Free personal and nursing care rates from 11 April 2016 to 9 April 2017
Care typeAge(Weekly amount)
Residential Care 18-64 £0
Nursing Care 18-64 £78
Residential Care 65+ £171
Nursing Care 65+ £249

Any payment of free personal/nursing care requires an assessment. The council will pay the free personal/nursing care amount direct to the care home. You will be responsible for paying the remainder of the care home fees, often described as hotel or accommodation costs.

Any payment of free personal/nursing care will not be backdated prior to agreement of eligibility through your assessment.

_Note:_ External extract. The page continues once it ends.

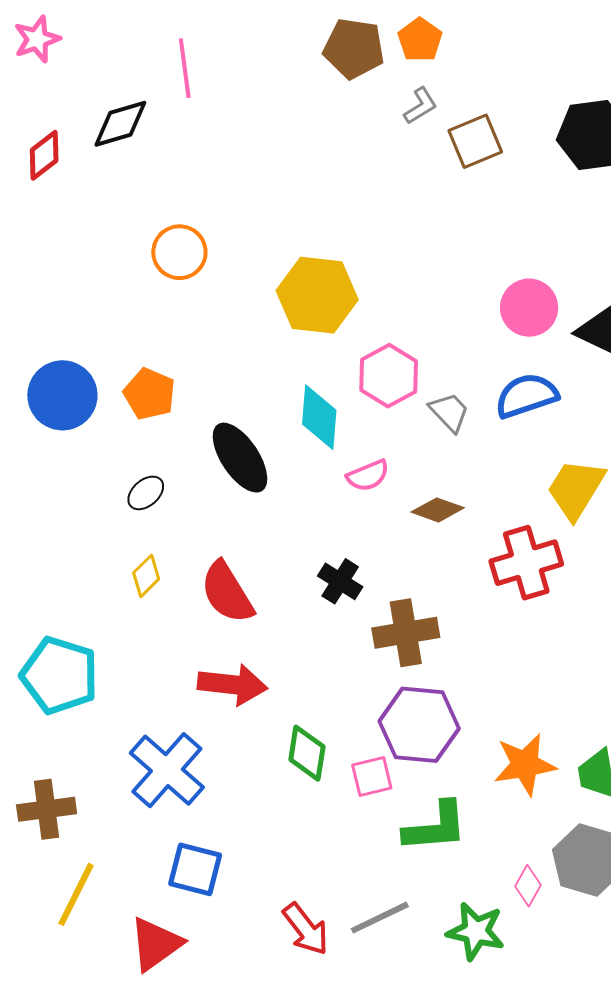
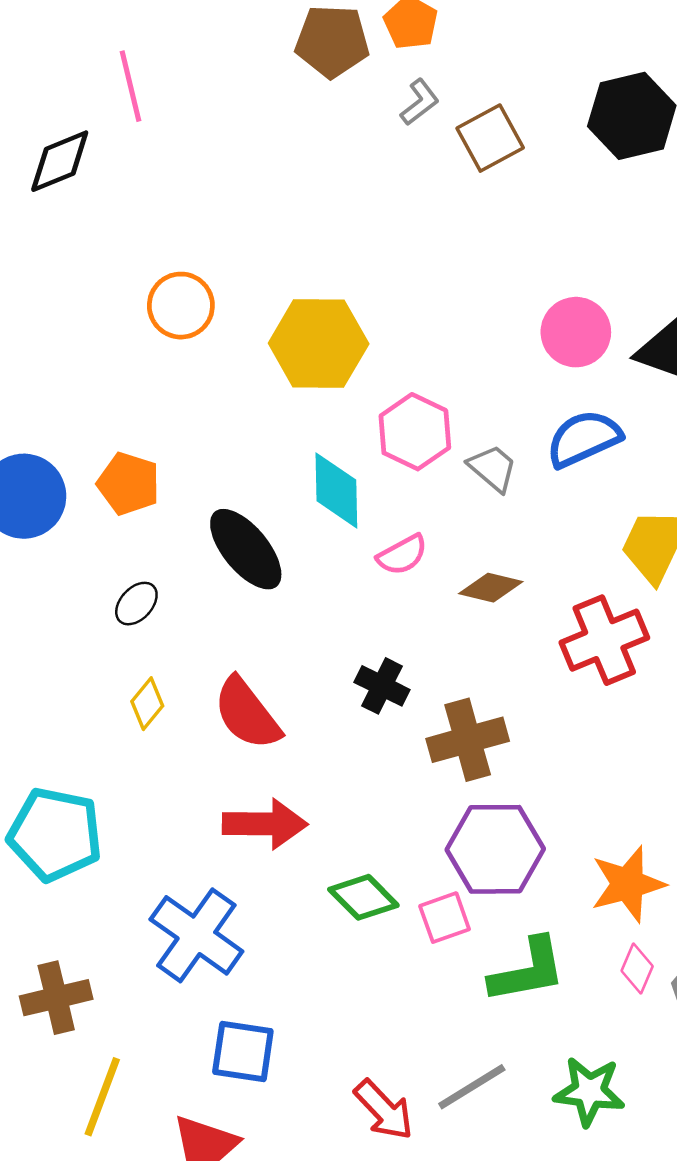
orange circle: (179, 252) -> (181, 306), moved
green diamond: (307, 753) -> (363, 897), turned -48
pink diamond: (528, 886) -> (637, 968), moved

See the Scottish Government’s booklet – Free personal and nursing care (PDF, 1.5mb).

Self-funding

The self-funding threshold is the amount of assessable capital, defined by legislation (£26,250 from 11 April 2016) that a service user has, above which they are required to meet the full cost of their care and accommodation, excluding free personal and free nursing care.

If you self-fund and your capital subsequently falls below the threshold you will become eligible for public funding. This is from the date of notification that the threshold has been reached, providing that the need for this level of care is confirmed by an assessment. Notification must be no earlier than the date the threshold has been reached, and a financial assessment must be completed.

Public funding

If you have capital below £26,250 you will be entitled to public funding. You will undergo a financial assessment based on your income and savings. 

If you have capital between £16,250 and £26,250 you will be expected to contribute £1 towards your care home fees for every £250 of capital you have in this range. For example:

Savings of £19,144

  • less lower self-funding threshold = £19144 - £16,250 = £2,894
  • divide by £250 tariff unit= £2,984 / £250 = £11.57
  • weekly contribution rounded up to the nearest £1 = £12

Savings of £16,560

  • less lower self-funding threshold = £16,460 - £16,250 = £210
  • divide by £210 unit =£210 / £250 = £0.84
  • weekly contribution rounded up to the nearest £1 = £1

Financial assessments are carried out annually.

Your personal allowance

Once your capital falls below the lower threshold of £16,250 we will only take into account your weekly income from pensions and benefits when assessing your charge. The minimum amount of income you will be left with is called your personal allowance. This is £25.80 per week (from 11 April 2016). This is intended to cover all personal items.

How are standards of care monitored?

All care homes are registered which means that they must meet certain standards of care. The Care Inspectorate regularly carries out inspections. You can request copies of inspection reports from care homes or the Care Inspectorate. They are also available in public libraries.

Further information

Finding the care that is right for you (PDF, 347kb) gives advice on care options for older people.